La cólera la hacía temblar de pies a cabeza y sus dientes chocaban, como si tuviera mucho frío. Súbitamente se incorporó. Sin cubrirse con la toalla, sin encogerse para que aquellos ojitos invisibles tuvieran sólo una visión incompleta y fugaz de su cuerpo. No, al revés. Se incorporó empinándose, abriéndose, y, antes de salir de la bañera, se desperezó, mostrándose con largueza y obscenidad, mientras se sacaba el gorro de plástico y se sacudía los cabellos. Y, al salir de la bañera, en vez de ponerse de inmediato la bata, permaneció desnuda, el cuerpo brillando con gotitas de agua, tirante, audaz, colérico. Se secó muy despacio, miembro por miembro, pasando y repasando la toalla por su piel una y otra vez, ladeándose, inclinándose, deteniéndose a ratos como distraída por una idea repentina en una postura de indecente abandono o contemplándose minuciosamente en el espejo. Y con la misma prolijidad maniática frotó luego su cuerpo con cremas humectantes. Y, mientras se lucía de este modo ante el invisible observador, su corazón vibraba de ira. ¿Qué haces, Lucrecia? ¿Qué disfuerzos eran éstos, Lucrecia? Pero continuó exhibiéndose como no lo había hecho antes para nadie, ni para don Rigoberto, paseándose de un lado a otro del, cuarto de baño, desnuda, mientras se escobillaba los cabellos, se lavaba los dientes y se echaba colonia con el vaporizador. Mientras protagonizaba ese improvisado espectáculo, tenía el pálpito de que aquello que hacía era también una sutil manera de escarmentar al precoz libertino agazapado en la noche de allá arriba, con imágenes de una intimidad que harían trizas de una vez por todas esa inocencia que le servía de coartada para sus audacias.

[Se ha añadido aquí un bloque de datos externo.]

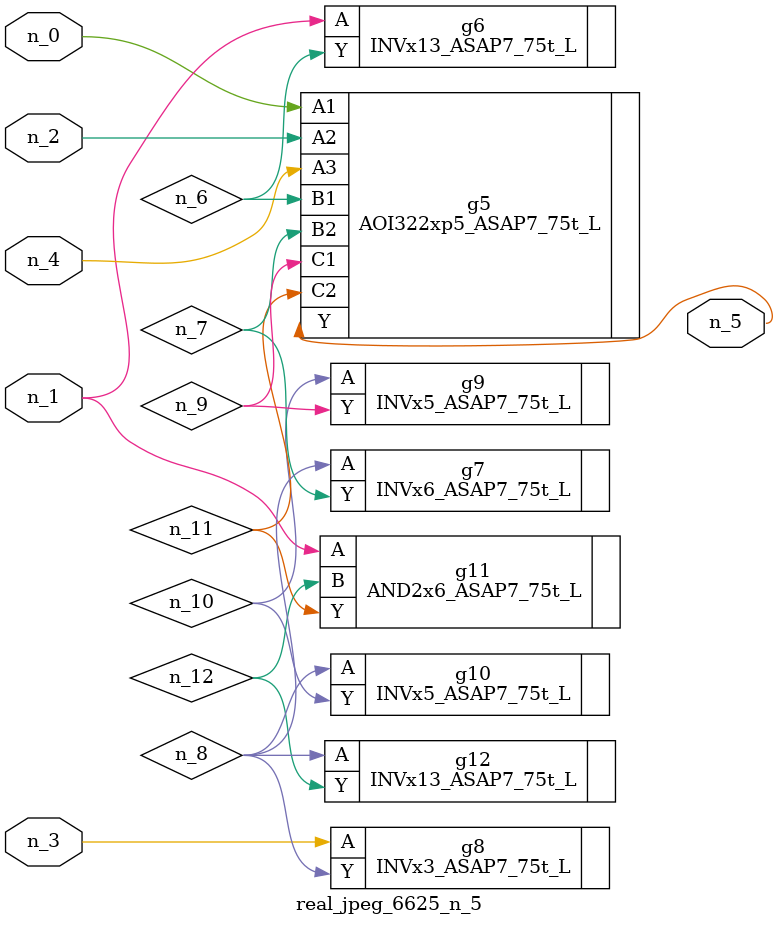
<source format=v>
module real_jpeg_6625_n_5 (n_4, n_0, n_1, n_2, n_3, n_5);

input n_4;
input n_0;
input n_1;
input n_2;
input n_3;

output n_5;

wire n_12;
wire n_8;
wire n_11;
wire n_6;
wire n_7;
wire n_10;
wire n_9;

AOI322xp5_ASAP7_75t_L g5 ( 
.A1(n_0),
.A2(n_2),
.A3(n_4),
.B1(n_6),
.B2(n_7),
.C1(n_9),
.C2(n_11),
.Y(n_5)
);

INVx13_ASAP7_75t_L g6 ( 
.A(n_1),
.Y(n_6)
);

AND2x6_ASAP7_75t_L g11 ( 
.A(n_1),
.B(n_12),
.Y(n_11)
);

INVx3_ASAP7_75t_L g8 ( 
.A(n_3),
.Y(n_8)
);

INVx6_ASAP7_75t_L g7 ( 
.A(n_8),
.Y(n_7)
);

INVx5_ASAP7_75t_L g10 ( 
.A(n_8),
.Y(n_10)
);

INVx13_ASAP7_75t_L g12 ( 
.A(n_8),
.Y(n_12)
);

INVx5_ASAP7_75t_L g9 ( 
.A(n_10),
.Y(n_9)
);


endmodule
</source>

Cuando se metió a la cama, todavía temblaba. Estuvo mucho rato sin dormir, añorando a Rigoberto. Se sentía disgustada con lo que había hecho, detestaba al niño con todas sus fuerzas y se empeñaba en no adivinar lo que significaban aquellas embestidas de calor que, de tanto en tanto, le electrizaban los pezones. ¿Qué te ha pasado, mujer? No se reconocía. ¿Serían los cuarenta años? ¿O un efecto de esas fantasías y extravagancias nocturnas de su marido? No, la culpa era toda de Alfonsito. «Ese niño me está corrompiendo», pensó, desconcertada.

Cuando, por fin, pudo dormirse, tuvo un sueño voluptuoso que parecía animar uno de esos grabados de la secreta colección de don Rigoberto que él y ella solían contemplar y comentar juntos en las noches buscando inspiración para su amor.